The other part of the eastern SD job was that they wanted me soon... almost too soon. I had a house to fix up for sale, a garage sale, packing, and my little brother's wedding. It was going to be nearly impossible to pull it off without leaving a tremendous amount of work to my pregnant wife who's trying to keep up with a two-year-old that is analogous to keeping lightning in a bottle.
So, what does any normal person do when he has a family to wholly support and a mortgage? He quits his job. Well, I
mostly quit. It's like being
mostly dead. It's close enough that it counts as being unemployed.
Imagine the new ulcerous tissue I managed to develop waiting to hear back from Garmin while my "backup" offer could just pull the plug at any time (I even told them to look for someone else) leaving me completely unemployed until something else came along. It's like committing to that crux move on a rock climb you've never done before. You feel like you're going to pop off the rock the entire time you're pulling the move. But, you know you can't go back down. Going back now would certainly lead to a fall. You're past the point of "no return." Up is the only way to get through it. And, up I went.
I've accepted an engineering job at Garmin in Olathe, Kansas. It's not geographically where I want to be, but it's everything else I could possibly hope for in a new career. I have a lot of exciting opportunities ahead of myself, and, someday, I know I'll be back in the mountains; breathing the thin air and pushing my body beyond pain.
It's certainly one of those bittersweet transitions in life.
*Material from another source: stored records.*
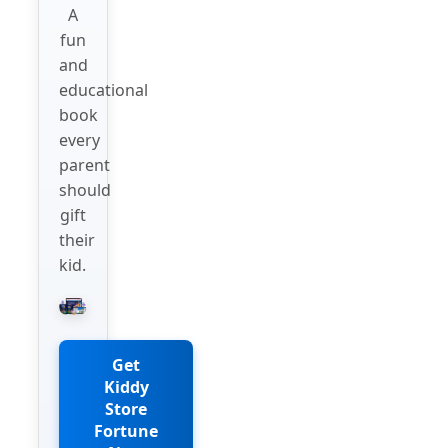
A
fun
and
educational
book
every
parent
should
gift
their
kid.
Get
Kiddy
Store
Fortune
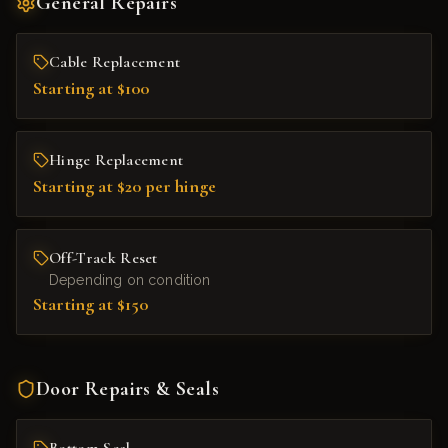
General Repairs
Cable Replacement
Starting at $100
Hinge Replacement
Starting at $20 per hinge
Off-Track Reset
Depending on condition
Starting at $150
Door Repairs & Seals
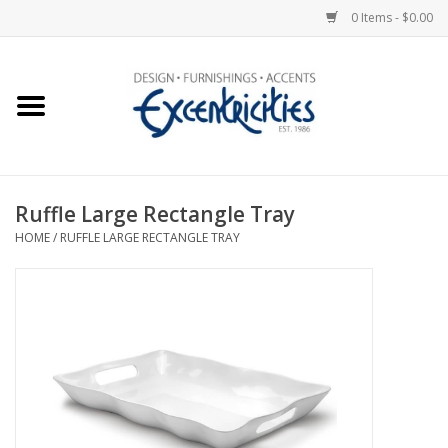
0 Items - $0.00
Home
Photo Gallery
Ruffle Large Rectangle Tray
New Arrivals
HOME
/
RUFFLE LARGE RECTANGLE TRAY
Wall Decor
Upholstery
Lighting
Furniture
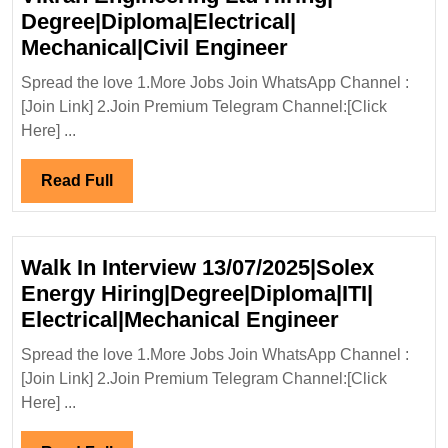
Degree|Diploma|Electrical|
Vikran
Mechanical|Civil Engineer
Engineering
Spread the love 1.More Jobs Join WhatsApp Channel :
Ltd
[Join Link] 2.Join Premium Telegram Channel:[Click
Hiring|
Here] ...
Degree|Diploma|
Mechanical|Civi
Read
Read Full
Engineer
Full
Walk In Interview 13/07/2025|Solex
Energy Hiring|Degree|Diploma|ITI|
Walk
Electrical|Mechanical Engineer
In
Spread the love 1.More Jobs Join WhatsApp Channel :
Interview
[Join Link] 2.Join Premium Telegram Channel:[Click
13/07/2025
Here] ...
Energy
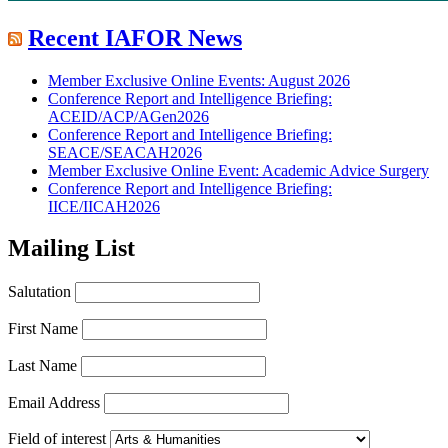
Recent IAFOR News
Member Exclusive Online Events: August 2026
Conference Report and Intelligence Briefing:
ACEID/ACP/AGen2026
Conference Report and Intelligence Briefing:
SEACE/SEACAH2026
Member Exclusive Online Event: Academic Advice Surgery
Conference Report and Intelligence Briefing:
IICE/IICAH2026
Mailing List
Salutation
First Name
Last Name
Email Address
Field of interest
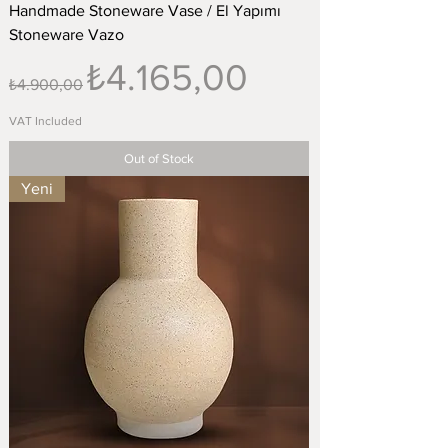
Handmade Stoneware Vase / El Yapımı
Stoneware Vazo
Regular Price
Sale Price
₺4.165,00
₺4.900,00
VAT Included
Out of Stock
Yeni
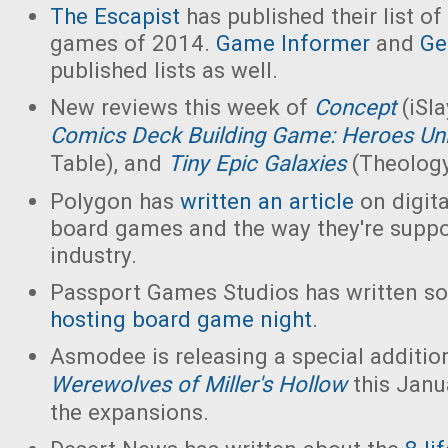
The Escapist
has published their list of
games of 2014.
Game Informer
and
Ge
published lists as well.
New reviews this week of
Concept
(iSl
Comics Deck Building Game: Heroes Un
Table), and
Tiny Epic Galaxies
(Theolog
Polygon has
written an article
on digita
board games and the way they're suppo
industry.
Passport Games Studios has written so
hosting board game night
.
Asmodee is releasing a special additio
Werewolves of Miller's Hollow
this Janua
the expansions.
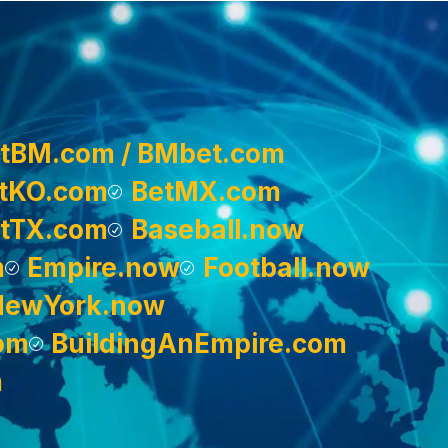
tBM.com / BMbet.com
tKO.com
BetMX.com
tTX.com
Baseball.now
m
Empire.now
Football.now
NewYork.now
om
BuildingAnEmpire.com
m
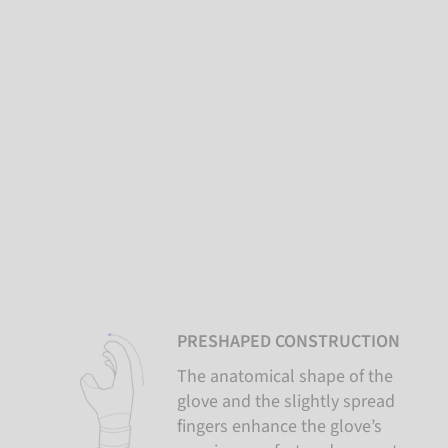
PRESHAPED CONSTRUCTION
The anatomical shape of the
glove and the slightly spread
fingers enhance the glove’s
Leaving family and friends, and all the support that has helped us raise a happy and healthy son so far isn't easy. In fact, almost nothing about this change is easy.
The fact that it's going to be difficult is enough to make me want it more. The fact that it took 13 years from the time when I checked one of the "engineering" boxes on the form that asked me to declare a major to the point when I could honestly call myself a working engineer will make me a more loyal and dedicated employee than most of my peers. The fact that it took over four months to find a job I'm going to love will help me appreciate how precious this opportunity is. The fact that I'm securing a future for my children finally makes me a person I'm completely proud to be.
I know I will be great at this job. Next to being a father, I don't feel like I've ever been so determined to be the best at something. I realize no college job could prepare me for the rigors I'm about to experience. I know I have a stout climb ahead of me. I will give it everything I can give without hurting my family. My biggest fear is that I will pour more of my heart and soul into my new profession than I can afford.
And so, this story ends. It ends with the sadness of endings, and the excitement of beginnings. I will return to the mountains.